Languish in your achievement with your brethren and hug and applaud
each other. After all, revenge is a dish served cold.
Then comes the chair move and walk to
the stage. This is a tricky one. The pushing out of the chair is a
art form in itself. In my book, 'Chairs and how to pull them out'
(Penguin 1997) I detail the procedure for this in detail, with
comprehensive illustrations and formulae for all manner of seating
furniture. Normally one will be sat on a straight backed chair with a
small nod to lumbar support. It is best to use the hand furthest from
the stage and push it back in time with the straightening of the
knees. It may sound simple but it does require practice and I have
seen many occasions where the chair is knocked clumsily by the
awardee and flies into the face of some elderly doyen, somewhat
overshadowing the reception of an award. Giving a speech while your
fellow actors are trying to save the sight of a legend of theatre is
not something I would wish on anyone else, drowned out as you are by
shouting, screaming and the oncoming sirens of the Ambulance.
Navigating your way to the stage is
another skill. One must have a firm sense of where to go, and pace is
important. I like to pretend I am back in the Punjab, wending my way
through traders and market sellers, ever wary of those who would pick
my pockets as I journey past, or the rogues who would lure you into a
darkened lane with ill-intent, promising much but in reality just
undertaking not to cut your head off in exchange for money. This
rarely happens during awards ceremonies but all the same I would
avoid the 'Casualty' table if I were you.

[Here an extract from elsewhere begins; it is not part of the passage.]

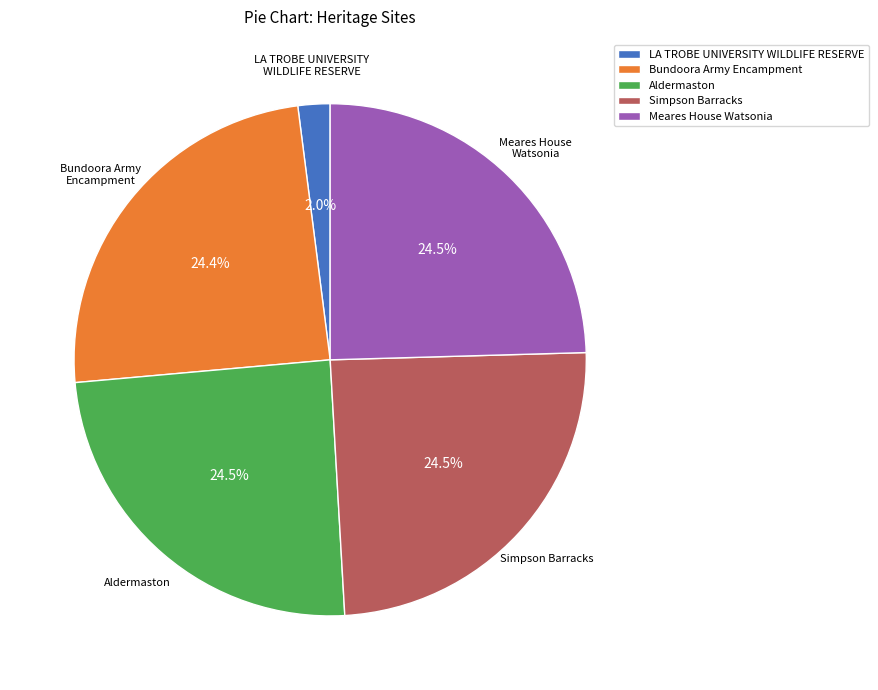

Is there a majority slice in this chart?

No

One thing I do is go into the main hall
before the awards ceremony. This can be tricky, as you could be
mistaken for one of the set up staff, and be asked to move tables,
chairs and cutlery. This sounds mundane but actually it's an
excellent way of altering place mats so you get a little kick of of
awkward seating. I never forget my first go at this, where I sat
chuckling all evening, glancing over to the Last Of The Summer Wine
table, with Sallis, Wilde, Owen and Pol Pott.